== Work instruction ==
Where the listing below has a line with "Erziehungs- und Bildungsauftrages", write out exactly that line and every line after it, stopping after the line with "Gerencie e planeje".

╔══

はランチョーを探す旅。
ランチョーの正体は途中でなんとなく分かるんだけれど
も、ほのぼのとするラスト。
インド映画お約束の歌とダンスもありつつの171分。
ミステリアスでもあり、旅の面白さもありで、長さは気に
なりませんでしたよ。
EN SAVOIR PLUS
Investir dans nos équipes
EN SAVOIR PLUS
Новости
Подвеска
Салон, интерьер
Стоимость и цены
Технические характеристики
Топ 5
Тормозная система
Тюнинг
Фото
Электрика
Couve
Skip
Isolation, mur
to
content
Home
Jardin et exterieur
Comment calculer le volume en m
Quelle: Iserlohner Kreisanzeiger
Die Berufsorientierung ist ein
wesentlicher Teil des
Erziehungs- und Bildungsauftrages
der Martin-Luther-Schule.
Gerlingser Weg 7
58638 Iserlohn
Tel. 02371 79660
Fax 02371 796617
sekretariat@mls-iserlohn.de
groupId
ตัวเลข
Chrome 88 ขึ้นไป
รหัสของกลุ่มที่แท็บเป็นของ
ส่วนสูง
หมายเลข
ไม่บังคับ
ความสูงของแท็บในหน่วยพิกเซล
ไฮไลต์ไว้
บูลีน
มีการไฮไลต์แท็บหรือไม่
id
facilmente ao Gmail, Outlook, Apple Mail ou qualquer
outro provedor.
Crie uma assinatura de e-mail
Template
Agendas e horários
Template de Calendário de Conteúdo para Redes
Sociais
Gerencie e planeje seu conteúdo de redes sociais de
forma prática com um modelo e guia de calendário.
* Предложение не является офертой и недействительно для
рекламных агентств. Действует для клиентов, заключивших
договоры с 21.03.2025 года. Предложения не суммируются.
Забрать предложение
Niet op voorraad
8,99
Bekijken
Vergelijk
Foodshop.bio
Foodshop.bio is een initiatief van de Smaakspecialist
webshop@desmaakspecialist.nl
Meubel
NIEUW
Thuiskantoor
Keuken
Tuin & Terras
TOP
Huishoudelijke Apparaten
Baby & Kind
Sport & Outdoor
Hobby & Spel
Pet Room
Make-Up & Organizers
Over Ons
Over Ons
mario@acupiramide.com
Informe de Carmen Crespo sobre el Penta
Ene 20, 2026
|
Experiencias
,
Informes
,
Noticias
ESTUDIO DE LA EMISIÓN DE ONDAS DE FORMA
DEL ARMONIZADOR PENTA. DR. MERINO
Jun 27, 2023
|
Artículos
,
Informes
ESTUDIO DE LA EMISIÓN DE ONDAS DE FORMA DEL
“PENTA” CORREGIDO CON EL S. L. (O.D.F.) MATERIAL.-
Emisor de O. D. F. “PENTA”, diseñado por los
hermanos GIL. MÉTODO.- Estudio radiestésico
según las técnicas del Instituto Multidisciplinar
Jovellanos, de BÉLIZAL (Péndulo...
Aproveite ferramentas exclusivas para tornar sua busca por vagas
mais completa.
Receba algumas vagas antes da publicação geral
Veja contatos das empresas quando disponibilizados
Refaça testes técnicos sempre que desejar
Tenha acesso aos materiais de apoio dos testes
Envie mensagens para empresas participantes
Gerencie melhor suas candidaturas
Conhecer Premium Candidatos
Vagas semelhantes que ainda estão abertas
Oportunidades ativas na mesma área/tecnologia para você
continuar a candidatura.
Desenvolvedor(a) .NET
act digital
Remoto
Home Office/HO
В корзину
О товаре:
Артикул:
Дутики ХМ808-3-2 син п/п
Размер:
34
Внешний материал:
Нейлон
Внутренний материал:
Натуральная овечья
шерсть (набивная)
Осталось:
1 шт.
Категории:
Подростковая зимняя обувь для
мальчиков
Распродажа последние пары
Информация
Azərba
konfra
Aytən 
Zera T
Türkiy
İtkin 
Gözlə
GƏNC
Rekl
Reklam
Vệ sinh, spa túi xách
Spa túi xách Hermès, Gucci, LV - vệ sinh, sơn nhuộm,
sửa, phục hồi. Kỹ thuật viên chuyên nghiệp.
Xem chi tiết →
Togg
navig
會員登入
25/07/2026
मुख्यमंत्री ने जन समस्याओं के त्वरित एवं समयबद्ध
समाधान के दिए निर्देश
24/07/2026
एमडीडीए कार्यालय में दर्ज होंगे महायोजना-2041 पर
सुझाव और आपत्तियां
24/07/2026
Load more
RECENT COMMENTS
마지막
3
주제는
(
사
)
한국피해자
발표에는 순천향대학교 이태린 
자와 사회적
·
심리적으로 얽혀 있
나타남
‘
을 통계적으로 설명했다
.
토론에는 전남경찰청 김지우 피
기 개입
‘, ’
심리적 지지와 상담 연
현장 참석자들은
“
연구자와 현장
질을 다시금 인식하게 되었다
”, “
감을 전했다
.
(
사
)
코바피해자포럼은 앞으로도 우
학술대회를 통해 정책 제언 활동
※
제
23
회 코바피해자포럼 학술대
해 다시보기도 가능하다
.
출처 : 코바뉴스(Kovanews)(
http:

╚══

== Solution to this problem ==
Erziehungs- und Bildungsauftrages
der Martin-Luther-Schule.
Gerlingser Weg 7
58638 Iserlohn
Tel. 02371 79660
Fax 02371 796617
sekretariat@mls-iserlohn.de
groupId
ตัวเลข
Chrome 88 ขึ้นไป
รหัสของกลุ่มที่แท็บเป็นของ
ส่วนสูง
หมายเลข
ไม่บังคับ
ความสูงของแท็บในหน่วยพิกเซล
ไฮไลต์ไว้
บูลีน
มีการไฮไลต์แท็บหรือไม่
id
facilmente ao Gmail, Outlook, Apple Mail ou qualquer
outro provedor.
Crie uma assinatura de e-mail
Template
Agendas e horários
Template de Calendário de Conteúdo para Redes
Sociais
Gerencie e planeje seu conteúdo de redes sociais de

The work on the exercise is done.